RELEASE: Health Coalitions call for Federal Leadership to Defend Public Health Care
Posted: January 25, 2021
(January 25, 2021)
(Ottawa) Seven health coalitions, representing concerned Canadians from PEI to British Columbia, are calling for stronger federal action on health care ahead of Monday’s opening of Parliament.
Canada’s universal, public health care system requires federal vision and leadership. Health coalitions across Canada recognize the federal government’s extraordinary contribution of resources and support during the COVID-19 pandemic. However, this time-limited and targeted support does not address the structural inadequacies of federal transfers left by the failure to negotiate a new Health Accord in 2016-17.
Long before the pandemic, health coalitions and others warned that the federal government was underfunding the system and leaving Canadians vulnerable to cuts at the provincial level. The COVID-19 pandemic has revealed both the necessity of having a strong public health system, and the devastating consequences of privatization and under-investing in public health care.
Horrific conditions in for-profit long-term care homes have been exposed, meanwhile some provinces have accelerated for-profit privatization under cover of the pandemic. Premiers have advocated for more funding without making commitments, and provinces are expanding privatization by building new private facilities.
In response, millions of Canadians have supported the call to improve care levels, to enforce stronger national standards, and to put an end to for-profit care. That is why any federal-provincial agreement on long term care funding without strings attached to ensure that money goes to improving care, and not to profits, would be unacceptable.
When public health care was first established in Canada, the federal government contributed 50% of the costs to the provinces. Over time, this percentage has decreased, with federal funding currently covering only 22% of the costs of health care. The additional financial responsibility has been left to the provinces, which have failed to varying degrees to provide resources and plan for population needs. The federal government does not face the same financial constraints as the provinces and territories, so it falls on the federal government to use its advantage to strengthen healthcare delivery in Canada.
At this pivotal moment in our nation’s history, the federal government must reaffirm its commitment to public health care by taking the following steps:
- Making long-term, substantial increases to the Canadian Health Transfer and negotiating a new Health Accord with the provinces and territories.

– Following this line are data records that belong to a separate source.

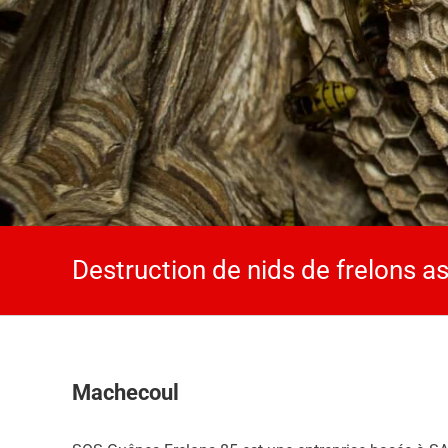
Destruction de nids de frelons a
Machecoul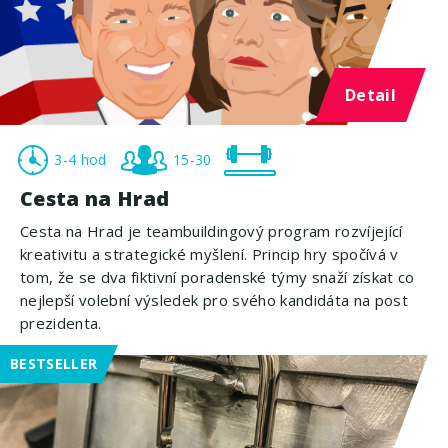
Detail
3-4 hod
15-30
Cesta na Hrad
Cesta na Hrad je teambuildingový program rozvíjející
kreativitu a strategické myšlení. Princip hry spočívá v
tom, že se dva fiktivní poradenské týmy snaží získat co
nejlepší volební výsledek pro svého kandidáta na post
prezidenta.
BESTSELLER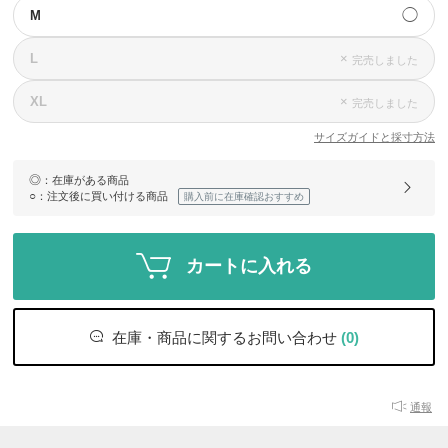
◯
M
L
×
完売しました
XL
×
完売しました
サイズガイドと採寸方法
◎
：在庫がある商品
○
：注文後に買い付ける商品
購入前に在庫確認おすすめ
カートに入れる
在庫・商品に関するお問い合わせ
(0)
通報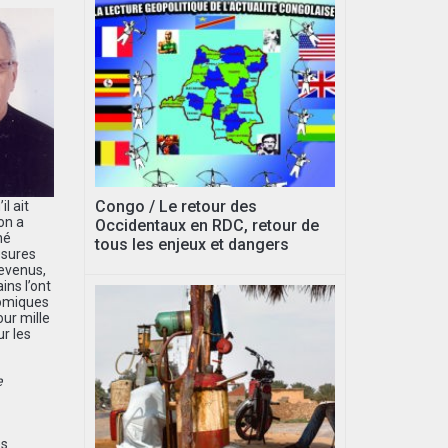
Congo / Le retour des
l ait
on a
Occidentaux en RDC, retour de
hé
tous les enjeux et dangers
esures
devenus,
ins l’ont
nomiques
our mille
r les
e
es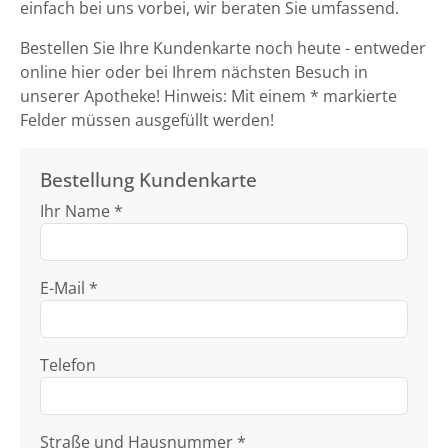
einfach bei uns vorbei, wir beraten Sie umfassend.
Bestellen Sie Ihre Kundenkarte noch heute - entweder
online hier oder bei Ihrem nächsten Besuch in
unserer Apotheke! Hinweis: Mit einem * markierte
Felder müssen ausgefüllt werden!
Bestellung Kundenkarte
Ihr Name *
E-Mail *
Telefon
Straße und Hausnummer *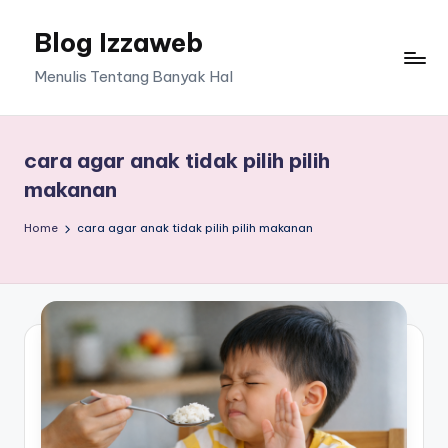
Blog Izzaweb
Skip
to
Menulis Tentang Banyak Hal
content
cara agar anak tidak pilih pilih
makanan
Home
cara agar anak tidak pilih pilih makanan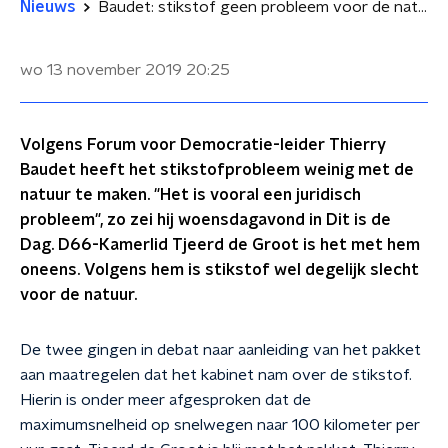
Nieuws
Baudet: stikstof geen probleem voor de natuur
wo 13 november 2019
20:25
Volgens Forum voor Democratie-leider Thierry
Baudet heeft het stikstofprobleem weinig met de
natuur te maken. "Het is vooral een juridisch
probleem", zo zei hij woensdagavond in Dit is de
Dag. D66-Kamerlid Tjeerd de Groot is het met hem
oneens. Volgens hem is stikstof wel degelijk slecht
voor de natuur.
De twee gingen in debat naar aanleiding van het pakket
aan maatregelen dat het kabinet nam over de stikstof.
Hierin is onder meer afgesproken dat de
maximumsnelheid op snelwegen naar 100 kilometer per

- This new funding must come with strings attached. The Health Accord must ensure transparency, and guarantee that federal funding is invested in public health care and is not used for other purposes such as paying down provincial deficits.

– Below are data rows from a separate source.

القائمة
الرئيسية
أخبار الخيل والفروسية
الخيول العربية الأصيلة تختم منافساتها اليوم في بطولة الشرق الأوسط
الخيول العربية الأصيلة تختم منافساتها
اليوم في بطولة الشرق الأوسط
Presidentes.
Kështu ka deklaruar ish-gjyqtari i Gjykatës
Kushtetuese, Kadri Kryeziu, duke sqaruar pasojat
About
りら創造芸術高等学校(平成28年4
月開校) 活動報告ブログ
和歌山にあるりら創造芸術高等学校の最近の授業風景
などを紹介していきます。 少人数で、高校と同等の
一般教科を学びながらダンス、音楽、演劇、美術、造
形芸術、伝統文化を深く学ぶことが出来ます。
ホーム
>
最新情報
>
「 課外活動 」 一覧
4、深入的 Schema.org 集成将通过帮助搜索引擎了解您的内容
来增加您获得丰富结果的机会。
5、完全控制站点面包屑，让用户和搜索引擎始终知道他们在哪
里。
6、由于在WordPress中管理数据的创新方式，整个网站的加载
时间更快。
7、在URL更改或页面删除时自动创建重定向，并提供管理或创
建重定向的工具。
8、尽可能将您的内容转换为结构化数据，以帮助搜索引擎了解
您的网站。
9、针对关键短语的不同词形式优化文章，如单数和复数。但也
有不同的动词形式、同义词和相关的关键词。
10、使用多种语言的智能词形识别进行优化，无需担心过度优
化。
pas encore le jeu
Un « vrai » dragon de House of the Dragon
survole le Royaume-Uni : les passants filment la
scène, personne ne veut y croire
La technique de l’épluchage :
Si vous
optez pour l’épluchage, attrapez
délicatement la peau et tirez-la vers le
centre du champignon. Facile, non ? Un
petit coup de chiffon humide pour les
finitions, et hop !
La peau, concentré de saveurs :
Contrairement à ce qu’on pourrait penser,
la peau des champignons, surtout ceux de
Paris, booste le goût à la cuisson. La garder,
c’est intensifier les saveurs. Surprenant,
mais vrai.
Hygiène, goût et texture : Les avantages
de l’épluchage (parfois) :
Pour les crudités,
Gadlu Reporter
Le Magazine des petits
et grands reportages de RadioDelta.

- There must be accountability mechanisms to ensure public funds are not transformed into profits through privatization of our health care services.
- A new Health Accord would ensure that people in Canada would continue to access high-quality public health care including universal Pharmacare on equitable terms, based on their needs and not their income, no matter where they live. It would unite the country around our shared vision for public health care, which is based on the principles of equity and compassion.
The coalitions acknowledge the Prime Minister’s Supplemental Mandate Letter to Health Minister Patty Hajdu on January 15, 2021, particularly its request to set new, national standards for long-term care, to address health inequities and barriers to care across the country, and to accelerate steps to achieve a national, universal pharmacare program.